■ Collected data:
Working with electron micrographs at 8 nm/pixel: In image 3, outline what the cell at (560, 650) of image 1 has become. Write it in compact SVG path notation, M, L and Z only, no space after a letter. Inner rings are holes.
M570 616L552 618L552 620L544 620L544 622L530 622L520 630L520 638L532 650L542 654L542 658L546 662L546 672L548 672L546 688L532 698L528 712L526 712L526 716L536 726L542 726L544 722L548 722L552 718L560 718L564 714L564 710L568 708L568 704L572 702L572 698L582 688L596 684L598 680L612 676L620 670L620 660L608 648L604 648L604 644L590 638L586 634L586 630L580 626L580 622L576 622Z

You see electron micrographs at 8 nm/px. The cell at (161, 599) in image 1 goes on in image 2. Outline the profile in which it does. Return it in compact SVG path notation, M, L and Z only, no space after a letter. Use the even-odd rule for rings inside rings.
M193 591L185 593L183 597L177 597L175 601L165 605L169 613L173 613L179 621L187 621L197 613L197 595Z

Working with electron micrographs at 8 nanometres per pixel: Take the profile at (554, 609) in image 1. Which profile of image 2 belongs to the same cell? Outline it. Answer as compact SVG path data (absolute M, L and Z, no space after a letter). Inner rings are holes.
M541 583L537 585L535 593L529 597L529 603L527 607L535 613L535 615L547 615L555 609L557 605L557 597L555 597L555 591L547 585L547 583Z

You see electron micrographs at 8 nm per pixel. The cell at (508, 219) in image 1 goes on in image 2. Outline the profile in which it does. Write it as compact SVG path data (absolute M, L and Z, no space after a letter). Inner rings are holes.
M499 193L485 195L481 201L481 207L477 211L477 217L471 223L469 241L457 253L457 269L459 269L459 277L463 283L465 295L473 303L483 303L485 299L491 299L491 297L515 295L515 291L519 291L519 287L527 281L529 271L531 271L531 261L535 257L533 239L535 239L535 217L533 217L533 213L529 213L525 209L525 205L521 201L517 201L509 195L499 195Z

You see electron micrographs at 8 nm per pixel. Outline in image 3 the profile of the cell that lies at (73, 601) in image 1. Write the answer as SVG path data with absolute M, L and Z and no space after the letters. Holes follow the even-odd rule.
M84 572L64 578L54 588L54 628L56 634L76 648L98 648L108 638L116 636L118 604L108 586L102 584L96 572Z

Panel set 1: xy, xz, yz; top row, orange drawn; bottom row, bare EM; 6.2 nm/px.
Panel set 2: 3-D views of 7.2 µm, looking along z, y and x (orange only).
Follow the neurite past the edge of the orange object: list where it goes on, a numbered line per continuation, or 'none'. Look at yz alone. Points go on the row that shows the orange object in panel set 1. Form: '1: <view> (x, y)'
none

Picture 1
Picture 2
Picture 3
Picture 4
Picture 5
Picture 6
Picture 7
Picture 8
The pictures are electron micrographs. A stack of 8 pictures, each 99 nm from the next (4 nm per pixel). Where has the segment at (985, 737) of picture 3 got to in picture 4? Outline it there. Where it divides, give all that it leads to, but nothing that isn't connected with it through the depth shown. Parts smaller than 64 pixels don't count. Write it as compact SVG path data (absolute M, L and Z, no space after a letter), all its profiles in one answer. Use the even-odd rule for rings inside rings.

■ The task:
Reproduce the entries above in full, exactly as they read.

■ Problem solution:
Working with electron micrographs at 8 nm/pixel: In image 3, outline what the cell at (560, 650) of image 1 has become. Write it in compact SVG path notation, M, L and Z only, no space after a letter. Inner rings are holes.
M570 616L552 618L552 620L544 620L544 622L530 622L520 630L520 638L532 650L542 654L542 658L546 662L546 672L548 672L546 688L532 698L528 712L526 712L526 716L536 726L542 726L544 722L548 722L552 718L560 718L564 714L564 710L568 708L568 704L572 702L572 698L582 688L596 684L598 680L612 676L620 670L620 660L608 648L604 648L604 644L590 638L586 634L586 630L580 626L580 622L576 622Z

You see electron micrographs at 8 nm/px. The cell at (161, 599) in image 1 goes on in image 2. Outline the profile in which it does. Return it in compact SVG path notation, M, L and Z only, no space after a letter. Use the even-odd rule for rings inside rings.
M193 591L185 593L183 597L177 597L175 601L165 605L169 613L173 613L179 621L187 621L197 613L197 595Z

Working with electron micrographs at 8 nanometres per pixel: Take the profile at (554, 609) in image 1. Which profile of image 2 belongs to the same cell? Outline it. Answer as compact SVG path data (absolute M, L and Z, no space after a letter). Inner rings are holes.
M541 583L537 585L535 593L529 597L529 603L527 607L535 613L535 615L547 615L555 609L557 605L557 597L555 597L555 591L547 585L547 583Z

You see electron micrographs at 8 nm per pixel. The cell at (508, 219) in image 1 goes on in image 2. Outline the profile in which it does. Write it as compact SVG path data (absolute M, L and Z, no space after a letter). Inner rings are holes.
M499 193L485 195L481 201L481 207L477 211L477 217L471 223L469 241L457 253L457 269L459 269L459 277L463 283L465 295L473 303L483 303L485 299L491 299L491 297L515 295L515 291L519 291L519 287L527 281L529 271L531 271L531 261L535 257L533 239L535 239L535 217L533 217L533 213L529 213L525 209L525 205L521 201L517 201L509 195L499 195Z

You see electron micrographs at 8 nm per pixel. Outline in image 3 the profile of the cell that lies at (73, 601) in image 1. Write the answer as SVG path data with absolute M, L and Z and no space after the letters. Holes follow the even-odd rule.
M84 572L64 578L54 588L54 628L56 634L76 648L98 648L108 638L116 636L118 604L108 586L102 584L96 572Z

Panel set 1: xy, xz, yz; top row, orange drawn; bottom row, bare EM; 6.2 nm/px.
Panel set 2: 3-D views of 7.2 µm, looking along z, y and x (orange only).
Follow the neurite past the edge of the orange object: list where it goes on, a numbered line per continuation, or 'none'. Look at yz alone. Points go on the row that shows the orange object in panel set 1. Form: '1: <view> (x, y)'
none

Picture 1
Picture 2
Picture 3
Picture 4
Picture 5
Picture 6
Picture 7
Picture 8
The pictures are electron micrographs. A stack of 8 pictures, each 99 nm from the next (4 nm per pixel). Where has the segment at (985, 737) of picture 3 got to in picture 4? Outline it there. Where it divides, give all that it leads to, but nothing that isn't connected with it through the depth shown. Parts smaller than 64 pixels don't count. Write it as compact SVG path data (absolute M, L and Z, no space after a letter), all its profiles in one answer. Use the even-odd rule for rings inside rings.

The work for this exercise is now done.